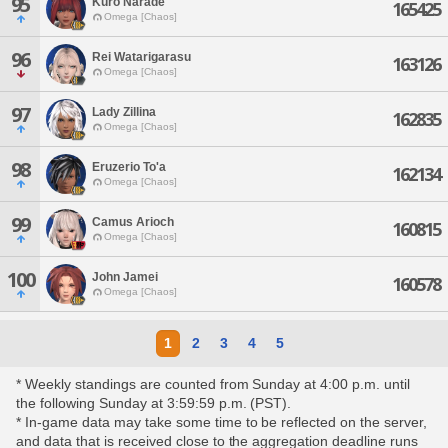
95
Kuro Narade
165425
Omega [Chaos]
96
Rei Watarigarasu
163126
Omega [Chaos]
97
Lady Zillina
162835
Omega [Chaos]
98
Eruzerio To'a
162134
Omega [Chaos]
99
Camus Arioch
160815
Omega [Chaos]
100
John Jamei
160578
Omega [Chaos]
1
2
3
4
5
* Weekly standings are counted from Sunday at 4:00 p.m. until
the following Sunday at 3:59:59 p.m. (PST).
* In-game data may take some time to be reflected on the server,
and data that is received close to the aggregation deadline runs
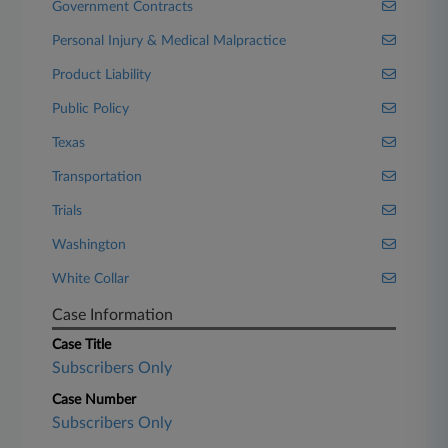
Government Contracts
Personal Injury & Medical Malpractice
Product Liability
Public Policy
Texas
Transportation
Trials
Washington
White Collar
Case Information
Case Title
Subscribers Only
Case Number
Subscribers Only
———
-- WHAT IS NEEDED --
Copy the text of the listing above line for line, without changing anything. Leave out the pictures.

-- THE COMPLETED TASK --
95
Kuro Narade
165425
Omega [Chaos]
96
Rei Watarigarasu
163126
Omega [Chaos]
97
Lady Zillina
162835
Omega [Chaos]
98
Eruzerio To'a
162134
Omega [Chaos]
99
Camus Arioch
160815
Omega [Chaos]
100
John Jamei
160578
Omega [Chaos]
1
2
3
4
5
* Weekly standings are counted from Sunday at 4:00 p.m. until
the following Sunday at 3:59:59 p.m. (PST).
* In-game data may take some time to be reflected on the server,
and data that is received close to the aggregation deadline runs
Government Contracts
Personal Injury & Medical Malpractice
Product Liability
Public Policy
Texas
Transportation
Trials
Washington
White Collar
Case Information
Case Title
Subscribers Only
Case Number
Subscribers Only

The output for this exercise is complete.